Interviewer: What are the different levels of crime? What’s the difference between a misdemeanor, a felony versus and a violation?
Stuart Austin: Starting from the bottom, a violation is the least serious offense; it’s not even considered a crime. On a job application if you were convicted of a violation and somebody said, “Have you ever been convicted of a crime?” you could honestly answer no on the application.
An example of a violation that we give is what we call disorderly conduct. When you hear about the actors who put themselves in the middle of the street and don’t let traffic go by or who go on a picket line, those people usually are convicted of disorderly conduct. It’s a violation, not a crime.
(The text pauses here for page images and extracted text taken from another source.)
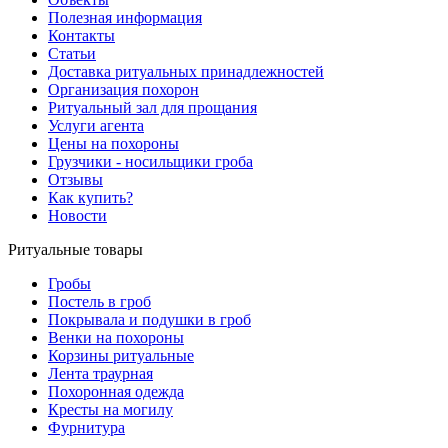
Полезная информация
Контакты
Статьи
Доставка ритуальных принадлежностей
Организация похорон
Ритуальный зал для прощания
Услуги агента
Цены на похороны
Грузчики - носильщики гроба
Отзывы
Как купить?
Новости
Ритуальные товары
Гробы
Постель в гроб
Покрывала и подушки в гроб
Венки на похороны
Корзины ритуальные
Лента траурная
Похоронная одежда
Кресты на могилу
Фурнитура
The next step up from that are misdemeanors, which are A misdemeanors and B misdemeanors, which are both crimes. B misdemeanor is less serious than an A misdemeanor. The difference really is that a B misdemeanor is punishable by 90 days in jail, an A misdemeanor is punishable by 1 year in jail. Both of those are the maximum penalties and the minimum penalty is just a fine.
Felonies are the most serious crimes. Those start at the D felony, which is the lowest of real crime and they go backwards in the alphabet up to an A felony, which is the most serious of crimes. Within those designations are also designations of violent felony, which makes it a more serious crime within that A category. Penalties could go anywhere from life imprisonment, depending on what the crime is, for example, major drug charges or murders. Some felony cases, if it’s been plea-bargained, you could end up with only a fine or probation.
Are Different Crimes Tried in Different Courts?
Interviewer: Are misdemeanors heard in the same courts as felonies?
Stuart Austin: Most places in New York state, except very small village and towns, have them in different places. For example, in Long Beach, which is a city in Nassau, they handle their own misdemeanors but they would not handle their felonies. Their felonies go into Mineola court, which is where all the felonies for all of Nassau County are heard.
In the rest of Nassau County, the misdemeanors are handled in Hempstead and the felonies then go to Mineola. The same is true for Suffolk, where their misdemeanors are handled mostly in Central Islip and their felonies go all the way to Riverhead. Most places do separate them.